Image: Skip Evans, Unsplash

NAB up following results, but a worrying cloud is gathering over Aussie banks

Luke Hopewell
7 May 2025

NAB scored an expectations beat on its results on Wednesday morning, but echoes of market warnings came attached.

By the numbers

National Australia Bank has reported a $3.583 billion cash earnings result for the first half of FY25, up 0.8% from the prior half and 1.0% higher year-on-year. Statutory net profit came in slightly lower at $3.407 billion, down 1.7% on 2H24.

Group revenue rose 1.7% to $10.281 billion, driven by stronger performance in the Markets and Treasury division. However, excluding that uplift, revenue fell 1.1% as lower margins across the bank offset underlying volume growth. Net interest margin remained steady at 1.70%.

NAB's Corporate and Institutional Banking division lifted cash earnings by 4.1%. Business and Private Banking, meanwhile, rose 1.4%. New Zealand Banking delivered the biggest improvement, up 12.5% in local currency. Personal Banking fell 6.8% on lower margins and higher credit charges.

As part of the result, the nation’s largest business lender issued a dividend of of 85 cents per share. For those keeping track, that's one cent up from its previous year’s dividend. 

NAB’s earnings beat saw the bank close up 1.6% on Wednesday at $35.87 a share.

Risk commentary reveals an unsteady outlook

On Monday this week, we heard Westpac report its results, along with a bit of a warning for the oncoming storm of global uncertainty.

As part of its risk disclosures, we’re now seeing almost identical commentary from NAB. The message? Batten down the hatches in 2025.

In its latest risk disclosures, National Australia Bank has warned that rising geopolitical tensions and global trade disruptions remain key threats to its operating environment. The bank specifically called out the impact of tariff regimes, pointing to ongoing trade friction between the United States and China, and the risk of retaliatory restrictions that could affect Australian exporters.

NAB risk analysts have identified a range of factors that could play a role in upsetting the global apple cart, including (but of course not limited to):

“Elevated geopolitical instability due to the Russia-Ukraine and Middle Eastern conflicts… rising prices for oil and other commodities, volatility in capital markets and foreign currency exchange rates, rising interest rates and heightened cybersecurity risks.”
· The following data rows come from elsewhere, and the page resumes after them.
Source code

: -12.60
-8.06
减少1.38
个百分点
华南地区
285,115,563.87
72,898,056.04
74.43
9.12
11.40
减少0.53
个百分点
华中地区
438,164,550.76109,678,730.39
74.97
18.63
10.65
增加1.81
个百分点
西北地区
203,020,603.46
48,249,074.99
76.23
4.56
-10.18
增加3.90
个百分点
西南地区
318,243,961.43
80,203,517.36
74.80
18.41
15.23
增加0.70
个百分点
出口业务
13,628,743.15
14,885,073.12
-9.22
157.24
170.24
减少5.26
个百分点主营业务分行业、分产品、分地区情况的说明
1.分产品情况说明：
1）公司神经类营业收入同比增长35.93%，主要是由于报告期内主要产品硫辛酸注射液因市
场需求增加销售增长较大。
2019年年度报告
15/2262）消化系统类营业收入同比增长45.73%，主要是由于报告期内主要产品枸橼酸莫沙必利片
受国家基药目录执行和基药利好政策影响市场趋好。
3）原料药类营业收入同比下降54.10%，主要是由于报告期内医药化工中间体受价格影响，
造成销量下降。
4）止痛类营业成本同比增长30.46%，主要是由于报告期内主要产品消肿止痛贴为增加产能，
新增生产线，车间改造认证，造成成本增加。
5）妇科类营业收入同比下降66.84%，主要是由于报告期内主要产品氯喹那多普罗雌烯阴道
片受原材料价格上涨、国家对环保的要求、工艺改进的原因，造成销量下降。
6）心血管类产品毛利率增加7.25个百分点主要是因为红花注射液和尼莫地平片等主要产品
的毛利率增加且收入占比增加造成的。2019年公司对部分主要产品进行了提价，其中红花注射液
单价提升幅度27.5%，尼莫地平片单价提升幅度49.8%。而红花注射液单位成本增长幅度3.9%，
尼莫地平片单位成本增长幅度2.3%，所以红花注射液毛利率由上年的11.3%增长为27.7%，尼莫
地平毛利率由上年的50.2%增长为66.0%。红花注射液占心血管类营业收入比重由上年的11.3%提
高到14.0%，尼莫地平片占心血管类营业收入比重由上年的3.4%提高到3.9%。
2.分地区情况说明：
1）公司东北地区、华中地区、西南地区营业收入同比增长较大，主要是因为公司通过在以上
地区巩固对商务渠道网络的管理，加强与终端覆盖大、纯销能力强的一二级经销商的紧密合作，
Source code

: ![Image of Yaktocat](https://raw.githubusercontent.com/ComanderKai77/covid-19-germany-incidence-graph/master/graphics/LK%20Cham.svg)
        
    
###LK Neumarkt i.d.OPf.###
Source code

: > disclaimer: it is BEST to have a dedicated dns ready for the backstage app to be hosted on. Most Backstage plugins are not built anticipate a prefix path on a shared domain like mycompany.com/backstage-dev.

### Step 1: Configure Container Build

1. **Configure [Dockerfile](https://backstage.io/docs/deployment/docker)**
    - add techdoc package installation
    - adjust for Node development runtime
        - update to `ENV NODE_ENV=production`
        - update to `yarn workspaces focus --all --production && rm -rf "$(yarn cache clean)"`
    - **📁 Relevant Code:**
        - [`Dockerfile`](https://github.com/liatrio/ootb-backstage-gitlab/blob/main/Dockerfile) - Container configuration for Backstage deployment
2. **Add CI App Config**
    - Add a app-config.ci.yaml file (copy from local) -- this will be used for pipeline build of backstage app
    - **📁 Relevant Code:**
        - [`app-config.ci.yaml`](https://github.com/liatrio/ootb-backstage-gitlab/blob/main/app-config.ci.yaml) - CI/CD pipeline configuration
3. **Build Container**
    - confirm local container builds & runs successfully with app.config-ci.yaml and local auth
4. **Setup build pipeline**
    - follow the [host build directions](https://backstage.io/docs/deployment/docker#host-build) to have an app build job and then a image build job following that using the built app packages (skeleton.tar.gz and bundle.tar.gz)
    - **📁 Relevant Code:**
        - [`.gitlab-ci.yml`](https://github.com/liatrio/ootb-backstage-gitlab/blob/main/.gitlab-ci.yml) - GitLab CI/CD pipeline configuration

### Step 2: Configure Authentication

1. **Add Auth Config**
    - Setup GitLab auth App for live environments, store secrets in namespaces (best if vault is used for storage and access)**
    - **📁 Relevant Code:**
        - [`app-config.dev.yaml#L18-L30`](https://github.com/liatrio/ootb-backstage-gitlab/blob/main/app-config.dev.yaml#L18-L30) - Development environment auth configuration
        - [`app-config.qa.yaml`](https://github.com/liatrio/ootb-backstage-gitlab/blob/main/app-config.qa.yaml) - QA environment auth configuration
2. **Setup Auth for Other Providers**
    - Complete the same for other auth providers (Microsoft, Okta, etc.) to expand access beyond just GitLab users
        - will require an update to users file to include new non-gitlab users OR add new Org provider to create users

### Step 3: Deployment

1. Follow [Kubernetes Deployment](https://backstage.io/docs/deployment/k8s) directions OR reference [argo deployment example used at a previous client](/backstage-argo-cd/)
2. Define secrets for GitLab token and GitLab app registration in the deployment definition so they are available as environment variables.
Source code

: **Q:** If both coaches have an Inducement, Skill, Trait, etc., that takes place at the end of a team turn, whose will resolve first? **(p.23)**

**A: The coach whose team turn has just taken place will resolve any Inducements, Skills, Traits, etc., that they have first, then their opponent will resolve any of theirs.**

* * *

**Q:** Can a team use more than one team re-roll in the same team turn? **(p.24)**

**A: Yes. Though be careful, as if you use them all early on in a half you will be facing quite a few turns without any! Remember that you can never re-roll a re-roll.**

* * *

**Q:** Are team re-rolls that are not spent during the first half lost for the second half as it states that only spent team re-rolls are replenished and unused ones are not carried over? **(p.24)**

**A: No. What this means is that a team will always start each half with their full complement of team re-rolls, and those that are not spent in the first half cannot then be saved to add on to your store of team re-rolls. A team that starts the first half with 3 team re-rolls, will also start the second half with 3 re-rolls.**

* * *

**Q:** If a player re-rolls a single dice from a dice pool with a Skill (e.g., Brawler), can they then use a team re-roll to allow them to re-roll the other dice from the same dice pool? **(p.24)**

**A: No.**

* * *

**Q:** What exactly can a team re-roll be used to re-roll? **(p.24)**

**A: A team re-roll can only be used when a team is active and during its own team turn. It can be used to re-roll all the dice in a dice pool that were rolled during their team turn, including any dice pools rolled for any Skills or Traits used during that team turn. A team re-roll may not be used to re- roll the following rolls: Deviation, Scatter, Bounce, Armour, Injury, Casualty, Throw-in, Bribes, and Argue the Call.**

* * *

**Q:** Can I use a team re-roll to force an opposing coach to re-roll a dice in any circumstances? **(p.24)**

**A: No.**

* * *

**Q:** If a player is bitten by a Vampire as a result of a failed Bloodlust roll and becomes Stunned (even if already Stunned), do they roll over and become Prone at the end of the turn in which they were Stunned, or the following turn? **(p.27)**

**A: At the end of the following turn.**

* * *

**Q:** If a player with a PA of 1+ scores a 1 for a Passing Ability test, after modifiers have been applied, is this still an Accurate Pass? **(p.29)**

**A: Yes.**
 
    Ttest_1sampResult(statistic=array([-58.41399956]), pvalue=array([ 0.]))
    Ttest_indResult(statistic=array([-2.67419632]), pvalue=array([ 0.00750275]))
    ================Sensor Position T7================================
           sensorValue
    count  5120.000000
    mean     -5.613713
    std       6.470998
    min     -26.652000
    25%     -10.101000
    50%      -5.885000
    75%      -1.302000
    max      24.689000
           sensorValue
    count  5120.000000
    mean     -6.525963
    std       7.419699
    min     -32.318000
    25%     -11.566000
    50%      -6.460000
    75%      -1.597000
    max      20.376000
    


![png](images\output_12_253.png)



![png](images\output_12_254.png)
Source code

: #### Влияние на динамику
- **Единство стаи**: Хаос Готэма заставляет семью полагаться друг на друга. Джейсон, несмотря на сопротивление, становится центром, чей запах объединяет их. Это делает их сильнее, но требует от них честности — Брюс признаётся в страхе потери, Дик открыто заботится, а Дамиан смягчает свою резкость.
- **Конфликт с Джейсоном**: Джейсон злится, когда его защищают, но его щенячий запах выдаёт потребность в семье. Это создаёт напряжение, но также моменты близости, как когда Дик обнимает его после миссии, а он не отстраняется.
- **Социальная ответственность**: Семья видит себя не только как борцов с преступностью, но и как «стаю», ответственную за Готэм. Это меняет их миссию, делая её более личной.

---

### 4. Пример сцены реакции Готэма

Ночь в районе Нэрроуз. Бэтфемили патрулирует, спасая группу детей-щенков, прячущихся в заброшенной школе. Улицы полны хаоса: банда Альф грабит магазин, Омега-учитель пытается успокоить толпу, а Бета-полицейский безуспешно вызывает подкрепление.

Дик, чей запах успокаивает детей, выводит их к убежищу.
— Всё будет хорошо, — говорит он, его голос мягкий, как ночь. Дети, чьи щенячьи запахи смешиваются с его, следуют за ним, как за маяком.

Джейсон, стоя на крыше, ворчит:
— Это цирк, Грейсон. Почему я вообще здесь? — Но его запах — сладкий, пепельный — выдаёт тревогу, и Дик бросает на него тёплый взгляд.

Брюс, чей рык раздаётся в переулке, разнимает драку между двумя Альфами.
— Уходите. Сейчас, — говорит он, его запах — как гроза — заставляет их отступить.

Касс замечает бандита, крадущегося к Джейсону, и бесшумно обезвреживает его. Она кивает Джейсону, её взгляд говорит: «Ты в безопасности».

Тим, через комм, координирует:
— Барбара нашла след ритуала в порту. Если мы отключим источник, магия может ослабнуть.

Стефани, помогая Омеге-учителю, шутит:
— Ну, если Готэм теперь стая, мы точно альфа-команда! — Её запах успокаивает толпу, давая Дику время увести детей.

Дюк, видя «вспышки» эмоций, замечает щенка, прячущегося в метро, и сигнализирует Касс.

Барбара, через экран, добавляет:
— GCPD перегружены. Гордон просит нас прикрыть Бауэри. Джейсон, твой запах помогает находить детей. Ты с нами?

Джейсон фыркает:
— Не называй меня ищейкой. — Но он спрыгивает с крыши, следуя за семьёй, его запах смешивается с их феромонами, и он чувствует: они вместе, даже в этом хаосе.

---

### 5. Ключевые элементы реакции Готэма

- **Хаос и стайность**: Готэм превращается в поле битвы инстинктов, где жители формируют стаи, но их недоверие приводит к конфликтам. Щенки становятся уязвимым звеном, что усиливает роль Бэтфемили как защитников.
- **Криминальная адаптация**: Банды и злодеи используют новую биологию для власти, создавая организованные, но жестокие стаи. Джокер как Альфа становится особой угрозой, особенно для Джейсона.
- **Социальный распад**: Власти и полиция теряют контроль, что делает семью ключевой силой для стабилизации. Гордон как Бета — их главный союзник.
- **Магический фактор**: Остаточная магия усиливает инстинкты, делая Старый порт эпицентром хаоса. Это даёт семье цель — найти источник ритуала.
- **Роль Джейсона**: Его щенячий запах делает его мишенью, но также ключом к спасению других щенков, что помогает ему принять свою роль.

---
Then it highlights ongoing “tensions between the United States and China” which could cause “a reescalation of tensions with the Chinese government leading to a risk of trade restrictions being imposed on Australian exports.” Of course, this was before NAB's risk hawks knew that envoys from the US and China would be meeting in Switzerland (the country, not Peter's house) on the exact same day their results were revealed to the market.

And then of course, there are the persistent threat of Trump’s reciprocal tariff regime, currently on pause but certainly not out of the minds of NAB’s line of risk managers.

“The introduction of tariff regimes by the United States and retaliatory tariffs introduced by its trade partners have increased trade tensions and ultimately could disrupt trade between major economies,” NAB highlighted in its report.

With Australia and New Zealand both heavily reliant on trade, NAB noted that any further escalation in global tariffs or supply chain disruptions - even like the ones caused by the current conflict in the Red Sea - could weigh on customer performance and increase credit losses.

On this week’s Switzer Investing TV, Chris Haynes of Equity Trustees said that this global unease is shared, especially when it comes to banks right now.

“We’ve had this flight to the banks in recent times thinking they’re perfectly safe… but the margin pressure is real” he said adding that investors are buying “the best house in the street and don’t care what they pay for it”.

We’ll see if the echoes of this uncertainty play out in ANZ Bank’s results on Thursday morning.